> **DESCRIPTION OF THE TASK**:
Produce an exact copy of all the data below, dropping every image.

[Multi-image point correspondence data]
********
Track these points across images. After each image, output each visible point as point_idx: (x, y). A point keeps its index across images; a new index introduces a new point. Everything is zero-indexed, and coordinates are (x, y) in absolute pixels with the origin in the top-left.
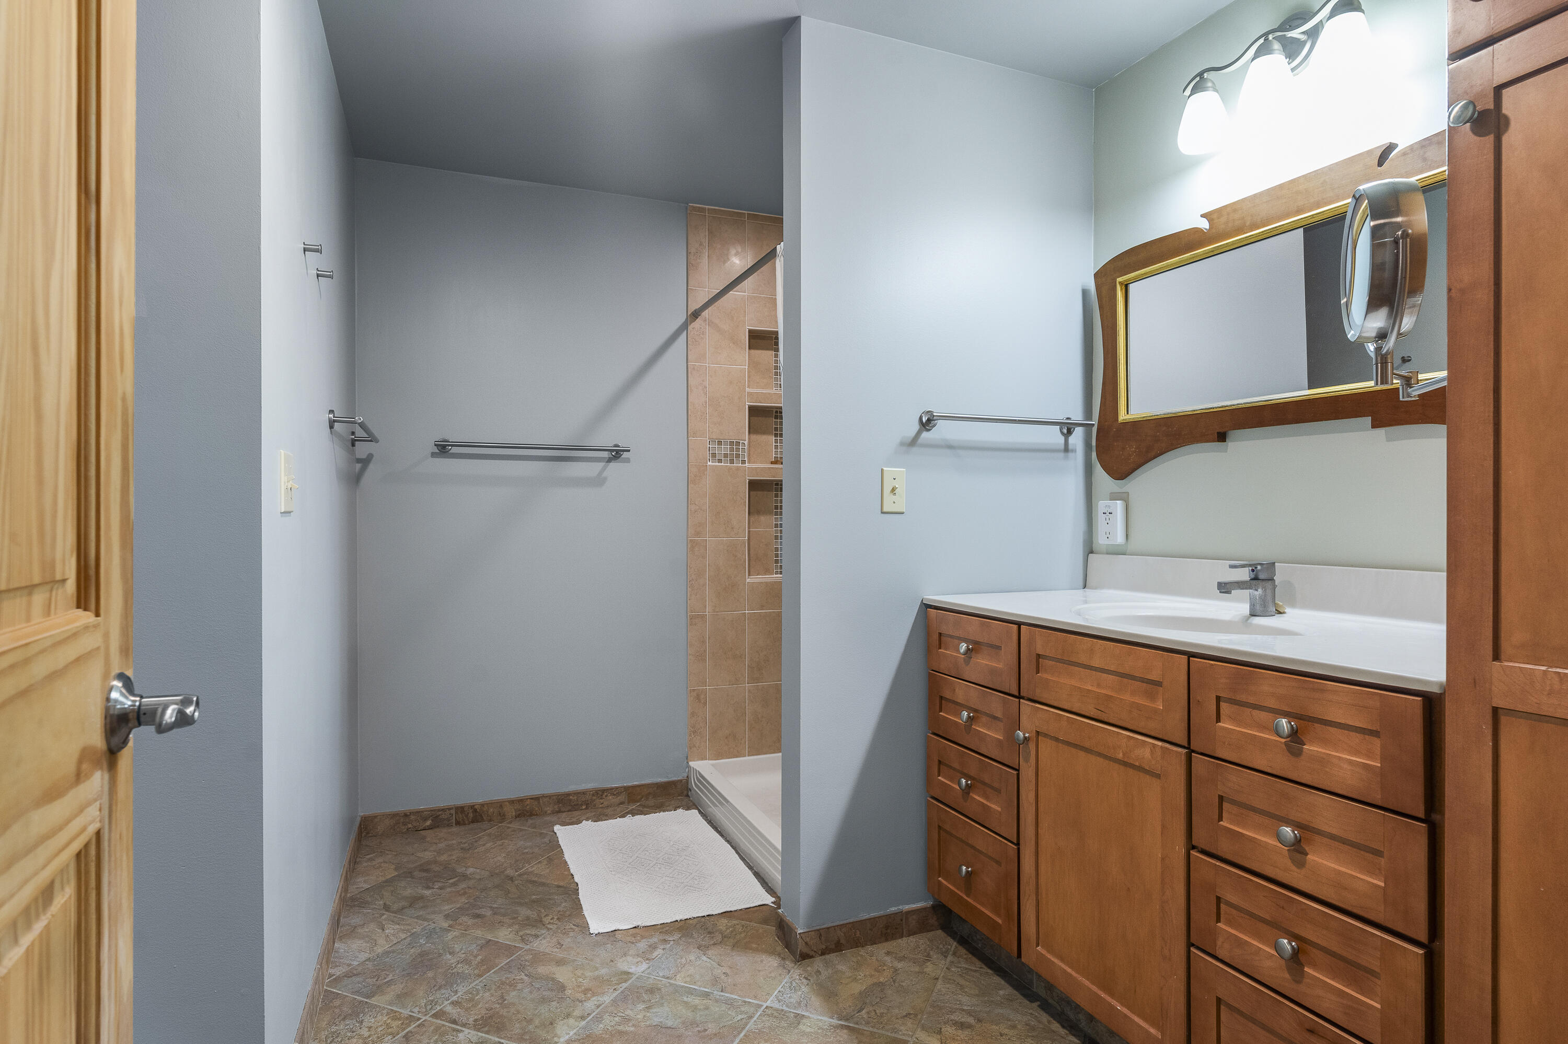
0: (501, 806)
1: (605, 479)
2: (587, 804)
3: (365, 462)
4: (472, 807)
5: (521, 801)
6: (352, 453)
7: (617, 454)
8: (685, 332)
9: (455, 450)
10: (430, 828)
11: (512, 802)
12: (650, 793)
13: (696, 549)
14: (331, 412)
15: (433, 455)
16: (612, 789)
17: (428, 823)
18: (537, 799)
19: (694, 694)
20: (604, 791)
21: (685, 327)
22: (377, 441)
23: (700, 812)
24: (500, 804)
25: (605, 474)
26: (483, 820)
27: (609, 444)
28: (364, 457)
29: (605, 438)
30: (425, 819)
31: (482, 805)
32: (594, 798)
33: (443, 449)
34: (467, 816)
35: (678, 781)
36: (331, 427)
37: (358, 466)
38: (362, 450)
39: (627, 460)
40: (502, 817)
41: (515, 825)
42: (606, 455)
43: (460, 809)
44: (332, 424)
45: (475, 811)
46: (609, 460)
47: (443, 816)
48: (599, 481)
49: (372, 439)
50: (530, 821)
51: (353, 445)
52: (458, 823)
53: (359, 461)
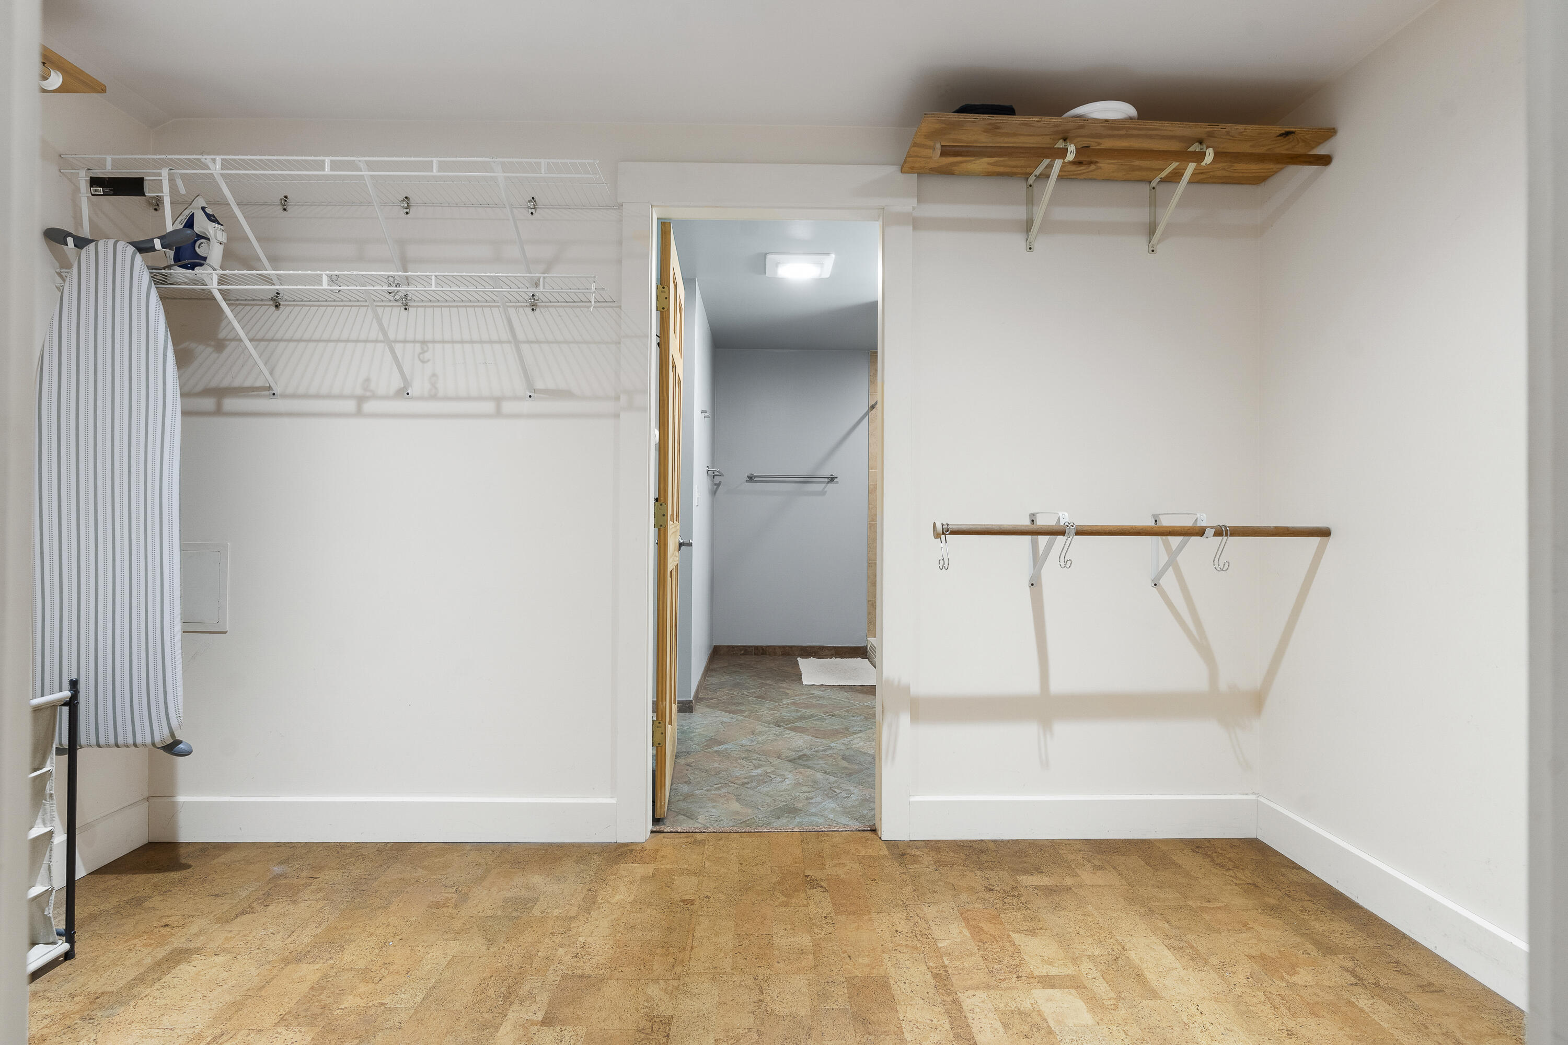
0: (775, 649)
1: (826, 492)
2: (815, 654)
3: (718, 485)
4: (762, 647)
5: (784, 647)
6: (713, 481)
7: (832, 479)
8: (867, 417)
9: (756, 479)
10: (743, 655)
11: (780, 647)
12: (847, 652)
13: (872, 528)
14: (708, 467)
15: (747, 481)
16: (827, 647)
17: (743, 652)
18: (791, 647)
19: (871, 603)
20: (824, 647)
21: (867, 413)
22: (723, 476)
23: (869, 660)
24: (774, 648)
25: (826, 489)
26: (766, 654)
27: (828, 475)
28: (718, 483)
29: (826, 472)
30: (741, 650)
31: (766, 647)
32: (819, 650)
33: (751, 478)
34: (759, 651)
35: (861, 647)
36: (707, 473)
37: (715, 487)
38: (717, 479)
39: (837, 482)
40: (775, 654)
41: (780, 657)
42: (826, 480)
43: (756, 648)
44: (708, 471)
45: (763, 649)
46: (828, 482)
47: (749, 650)
48: (823, 493)
49: (720, 475)
50: (787, 657)
51: (714, 478)
52: (755, 654)
53: (715, 484)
********
> **ANSWER TO THIS PROBLEM**:
Track these points across images. After each image, output each visible point as point_idx: (x, y). A point keeps its index across images; a new index introduces a new point. Everything is zero-indexed, and coordinates are (x, y) in absolute pixels with the origin in the top-left.
0: (501, 806)
1: (605, 479)
2: (587, 804)
3: (365, 462)
4: (472, 807)
5: (521, 801)
6: (352, 453)
7: (617, 454)
8: (685, 332)
9: (455, 450)
10: (430, 828)
11: (512, 802)
12: (650, 793)
13: (696, 549)
14: (331, 412)
15: (433, 455)
16: (612, 789)
17: (428, 823)
18: (537, 799)
19: (694, 694)
20: (604, 791)
21: (685, 327)
22: (377, 441)
23: (700, 812)
24: (500, 804)
25: (605, 474)
26: (483, 820)
27: (609, 444)
28: (364, 457)
29: (605, 438)
30: (425, 819)
31: (482, 805)
32: (594, 798)
33: (443, 449)
34: (467, 816)
35: (678, 781)
36: (331, 427)
37: (358, 466)
38: (362, 450)
39: (627, 460)
40: (502, 817)
41: (515, 825)
42: (606, 455)
43: (460, 809)
44: (332, 424)
45: (475, 811)
46: (609, 460)
47: (443, 816)
48: (599, 481)
49: (372, 439)
50: (530, 821)
51: (353, 445)
52: (458, 823)
53: (359, 461)
0: (775, 649)
1: (826, 492)
2: (815, 654)
3: (718, 485)
4: (762, 647)
5: (784, 647)
6: (713, 481)
7: (832, 479)
8: (867, 417)
9: (756, 479)
10: (743, 655)
11: (780, 647)
12: (847, 652)
13: (872, 528)
14: (708, 467)
15: (747, 481)
16: (827, 647)
17: (743, 652)
18: (791, 647)
19: (871, 603)
20: (824, 647)
21: (867, 413)
22: (723, 476)
23: (869, 660)
24: (774, 648)
25: (826, 489)
26: (766, 654)
27: (828, 475)
28: (718, 483)
29: (826, 472)
30: (741, 650)
31: (766, 647)
32: (819, 650)
33: (751, 478)
34: (759, 651)
35: (861, 647)
36: (707, 473)
37: (715, 487)
38: (717, 479)
39: (837, 482)
40: (775, 654)
41: (780, 657)
42: (826, 480)
43: (756, 648)
44: (708, 471)
45: (763, 649)
46: (828, 482)
47: (749, 650)
48: (823, 493)
49: (720, 475)
50: (787, 657)
51: (714, 478)
52: (755, 654)
53: (715, 484)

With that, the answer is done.